Lie Nielsen. You could contact them for tips and help. I bet they're pretty nice folks, they make nice tools at least.


----------



## Loren (May 30, 2008)

There are a lot of furniture makers up in Maine. I think
David Masury and Chris Becksvoort are Maine residents. I'm
sure the long cold winters are great for indoor productivity.

A lot of people stay up there in the warm months and
I wouldn't be surprised if some of those folks would like
to have shop access to grow their hobby knowledge.

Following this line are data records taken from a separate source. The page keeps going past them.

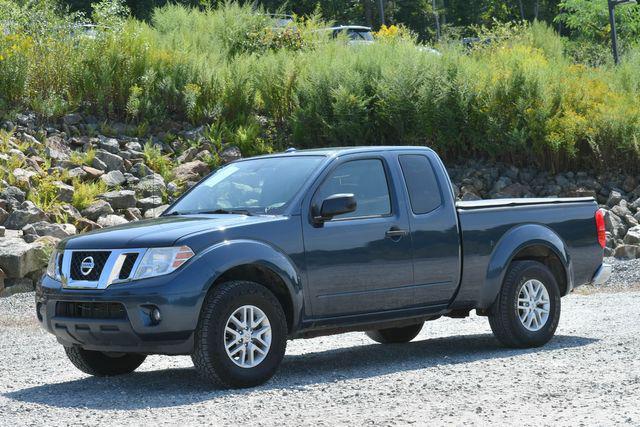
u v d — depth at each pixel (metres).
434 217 13.50
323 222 12.35
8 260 22.27
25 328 18.03
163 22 40.31
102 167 29.36
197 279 11.09
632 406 9.87
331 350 15.24
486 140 33.31
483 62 35.88
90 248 11.55
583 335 15.70
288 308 12.13
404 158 13.58
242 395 10.94
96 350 11.74
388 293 12.94
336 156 12.95
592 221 15.52
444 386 11.29
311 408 10.16
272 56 35.62
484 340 15.72
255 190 12.84
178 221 12.10
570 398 10.37
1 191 25.97
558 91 34.09
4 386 12.27
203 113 33.75
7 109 31.02
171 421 9.66
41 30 33.75
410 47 36.09
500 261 14.14
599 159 33.12
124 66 33.38
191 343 11.16
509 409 9.86
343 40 39.94
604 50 52.41
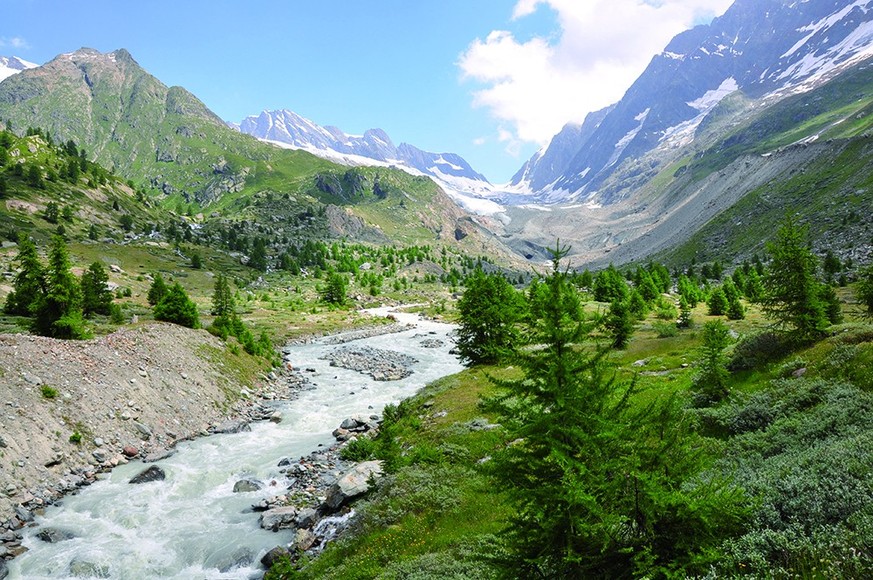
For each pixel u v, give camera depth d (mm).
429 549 17828
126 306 113688
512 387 11141
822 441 15195
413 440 33812
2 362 32562
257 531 24344
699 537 9422
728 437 20594
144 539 23562
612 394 10945
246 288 188625
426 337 107125
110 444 33219
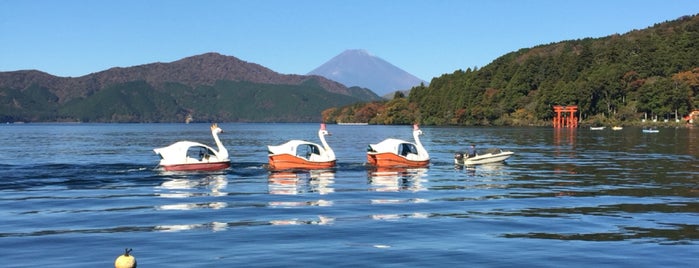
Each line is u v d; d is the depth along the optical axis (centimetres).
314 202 2805
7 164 5066
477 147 7956
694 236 2042
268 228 2148
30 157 6141
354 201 2842
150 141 10919
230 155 6500
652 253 1809
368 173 4275
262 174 4175
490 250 1834
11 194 3083
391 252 1802
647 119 18388
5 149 7800
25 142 10244
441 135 12850
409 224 2233
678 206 2705
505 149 7500
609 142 9294
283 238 1981
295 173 4259
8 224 2214
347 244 1898
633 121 18038
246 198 2944
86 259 1708
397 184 3584
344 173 4266
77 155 6512
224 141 11088
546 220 2331
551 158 5900
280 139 12225
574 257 1758
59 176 3972
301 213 2478
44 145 9044
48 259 1708
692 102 17875
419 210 2569
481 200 2889
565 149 7494
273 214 2452
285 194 3106
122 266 1262
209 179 3844
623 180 3825
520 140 10206
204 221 2284
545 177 4022
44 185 3484
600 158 5891
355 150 7481
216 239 1961
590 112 19562
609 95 19212
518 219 2350
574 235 2053
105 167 4662
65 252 1784
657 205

There are forests up there too so access to green wood
may be something you can arrange for chairmaking,
snowshoes and things like that.

There's a woman in LA who rents out bench space in
her furniture shop. Offthesaw.com - you might give
her a call.

There's some amount of wealth moving through Maine
in the warmer months, so consider products that can
sell to that market… some affluent people owning 2 or 
more homes, acquiring and furnishing second homes,
etc.


----------



## jdh122 (Sep 8, 2010)

I just finished a 1 week relief carving course in Rockport ME (with Mary May - it was really a great course) at the Center for Furniture Craftsmanship, about 2 miles down the road from Lie Nielsen. You could get in touch with them (http://www.woodschool.org). They offer a lot of 1-2 week courses in the summer and longer general courses through the winter, plus offer fellowships where young craftspeople get to use their facilities. Peter Korn is kind of in charge of it.
Doesn't mean your idea is a bad one, but between them and LN there is a pretty significant woodworking presence in the state. As Loren mentioned there's quite a lot of money flowing through the southern part of the state.


----------



## zeebro (Dec 13, 2013)

Hi Chris, I've lived here in Maine my whole life. I do custom pine, picnic tables and birdhouses etc. on the side. Have you made it here yet? If you have, welcome. And if you have I'm sure you could safely surmise that the State of Maine has more serious and skilled woodworkers, per capita, than any other State in the nation. I like the sounds of your ideas. There's some people down in Portland doing something similar "Running with scissors" in the Bayside district. I have a modest shop that faces the Androscoggin River in downtown Lewiston, on the weekends it turns into a impromtu "community woodshop" where I give away scrap wood, nails, $3 HF Hammers and give little wood tutorials to the kids in the 'hood. Money isn't even secondary here in Maine. This is the way life should be. Love to hear how you are doing and wish you the best.


----------